The Chemical Syria: Questions and Options

The Chemical Syria: Questions and Options

There have so far been many hesitancies by the Administration in its approach to the two-year-old Syrian civil war, with President Obama and officials very tepid to the suggestion of entering the conflcit. It has been seen as a situation that could easily slip into quagmire. But there was one exception to that tolerance: in August President Obama declared that chemical weapon use by the Assad regime would be reacted upon.

Now since that line may have been crossed, what does it mean? Does the crossing of a red line mean we suddenly surrender our old cautions?

We all say we do not need another Iraq or Afghanistan. So if we are going to decide to react militarily, then several questions about the nature of the evidence should be public knowledge. These are them:

  • On Tuesday, Israel claimed that it had proof Syria has used chemical weapons. By Thursday the U.S. was claiming the same. Is America using the same evidence as Israel? Why were we so quick to jump on that same conclusion... even though we're not for sure concluding it.
  • Our only explanation of evidence so far is: "an examination of photographs of victims and some 'direct' findings that he [an Israeli official unnamed by NYTimes] would not specify." If this is going to be the foundation for action, we need to know how Israel came to obtain these photographs, much less the unspecified information, which should need to get more specified.
  • How do we know it was the Assad forces who used it?

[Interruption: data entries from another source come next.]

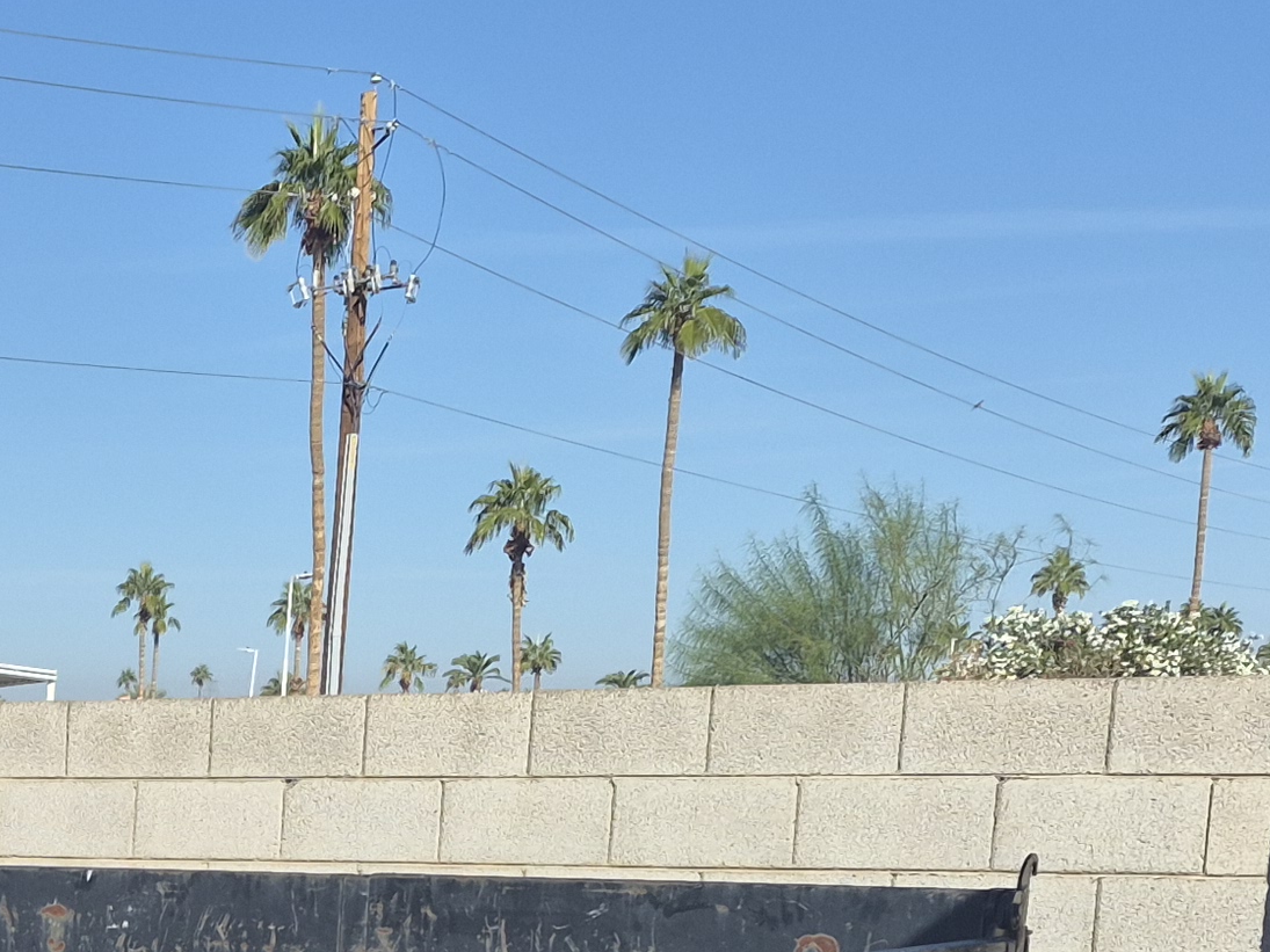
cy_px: 1301
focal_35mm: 84
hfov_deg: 20.5
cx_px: -547
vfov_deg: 16.4
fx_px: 3081
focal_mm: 5.4
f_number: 1.8
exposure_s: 1/5408
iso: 80
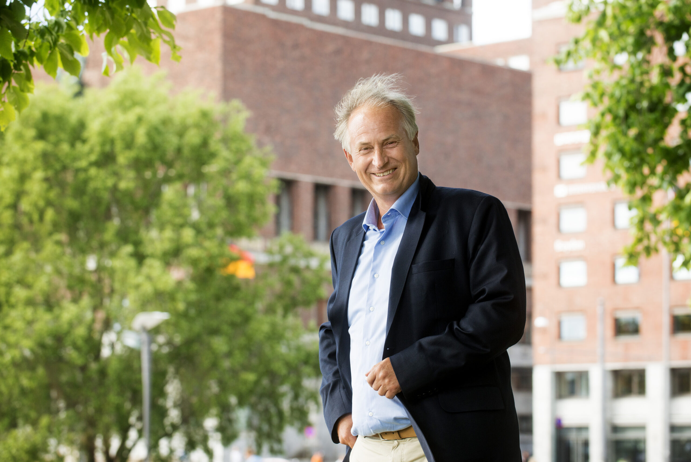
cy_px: 231
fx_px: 2016
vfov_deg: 13.1
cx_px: 346
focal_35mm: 105
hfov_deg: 19.4
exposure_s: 1/320
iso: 400
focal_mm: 105
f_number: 5
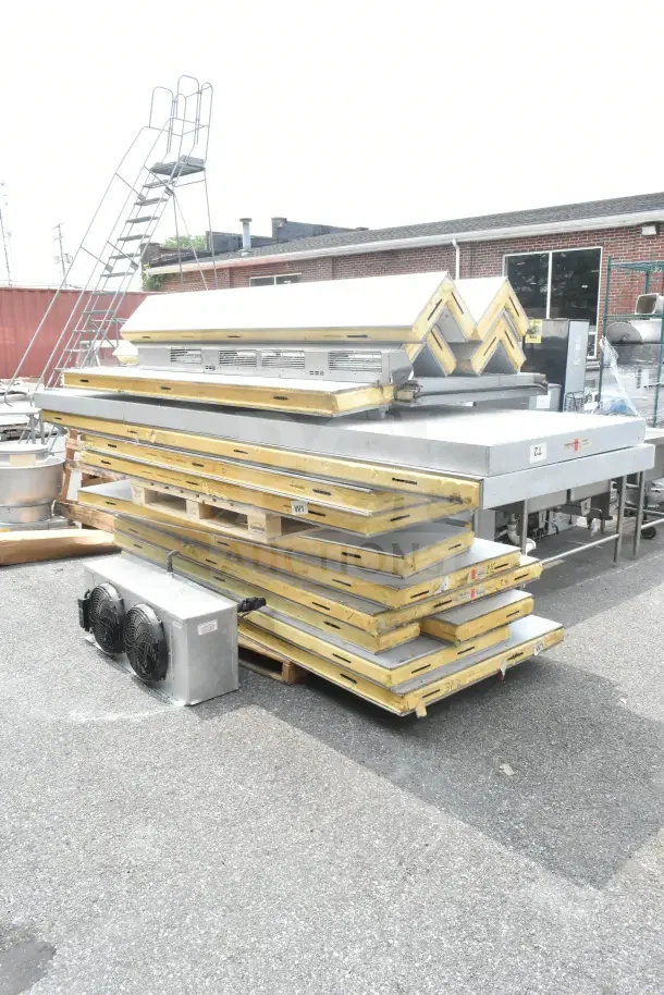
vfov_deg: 67.4
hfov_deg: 48.0
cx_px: 332
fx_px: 746
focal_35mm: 27
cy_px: 498
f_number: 11
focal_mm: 18
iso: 1600
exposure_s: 1/500
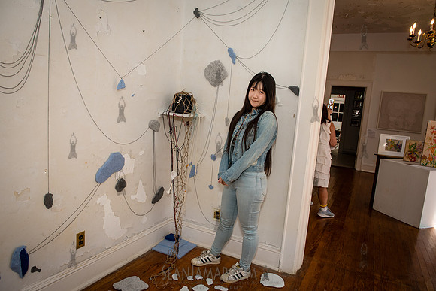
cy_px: 146
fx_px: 291
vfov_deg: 53.2
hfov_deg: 73.7
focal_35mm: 24
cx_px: 218
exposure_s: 1/200
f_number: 4.5
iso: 800
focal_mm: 24
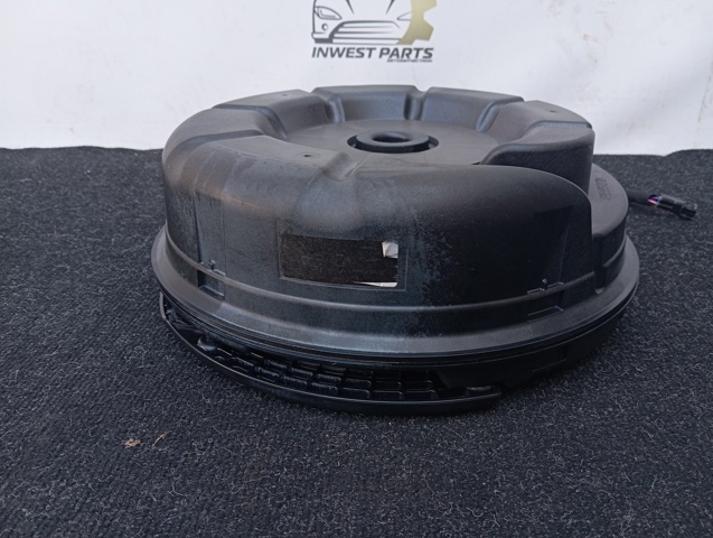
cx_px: 356
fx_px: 578
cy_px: 269
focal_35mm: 28
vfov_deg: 49.9
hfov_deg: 63.4
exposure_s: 1/50
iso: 58
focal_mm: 4.22
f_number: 1.8
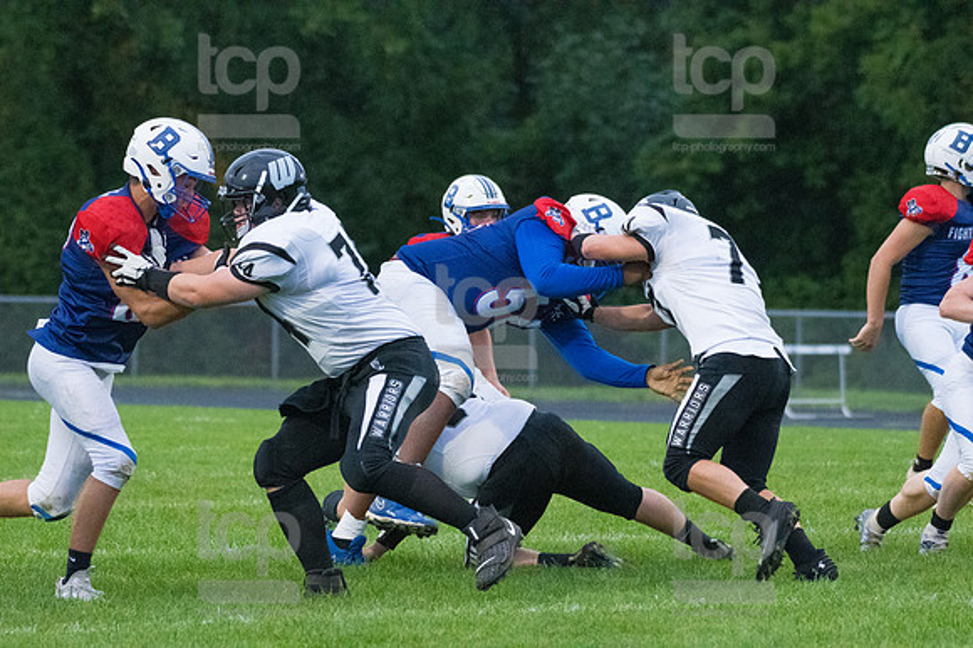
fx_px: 8914
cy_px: 324
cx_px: 486
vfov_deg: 4.2
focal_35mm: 330
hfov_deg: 6.2
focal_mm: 220
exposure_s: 1/2000
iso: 10000
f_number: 5.6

In the lineless battle that has defined the Syrian War, is it plausible that one of the caches captured by rebels could have contained chemical weapons which in their desperate effort they saw fit to use. Remember every single attack from Syria both sides have blamed the other.
  • Why would the regime, so keen to keep outsiders out, suddenly decide to use these weapons? The natural assumption is they're running out of options, but they have always seemed so wise to the fact that if they use chemical weapons they would be shooting themselves in the foot.
  • "Varying degrees of confidence," is some truly masterful ambiguity. By the same token, what are we defining as "conclusive proof." If we don't have the categories fully defined before we enter the game, we're conveniently leaving ourselves awfully wide open to options.
  • Is the idea of drawing a red line in the case of a massacre of a people dubious to begin with?

Based on our assessment of these materials our options for proceeding, in order of degree, are as follows:

  1. Maintain the present course: Continue to provide the same non-lethal resources to the rebels, with option to increase amount or the scope of that aid.
  2. Provide arms to the rebels: The rebels have been impressively scrappy in innovating weapons, however their firepower aid has so far been minimal, and mainly from Qatar (with strategy provided by the CIA). We could change that but the Administration has long said it's hesitant to do so is because of the complete lack of cohesion of the rebels. They have no united banner. Successful supplying would probably require outside organizational guidance to the entire rebel structure.
  3. Provide limited air-based support: Enact a no-fly through the use of specified bombings, perhaps use the drone option.
  4. Provide full air-based support: Enact a no-fly zone enforced by an allied fightjet support with a sea-based bombardment strategy à la Operation Odyssey Dawn. Hit the regime with a playing-field-leveling barrage, and see what the rebels can do with it.
  5. Boots: The ultimate option is to send armed forced into combat against the regime.

Remember, if we go in on any grand scale, we have to sit it through until he's ousted. No half measures.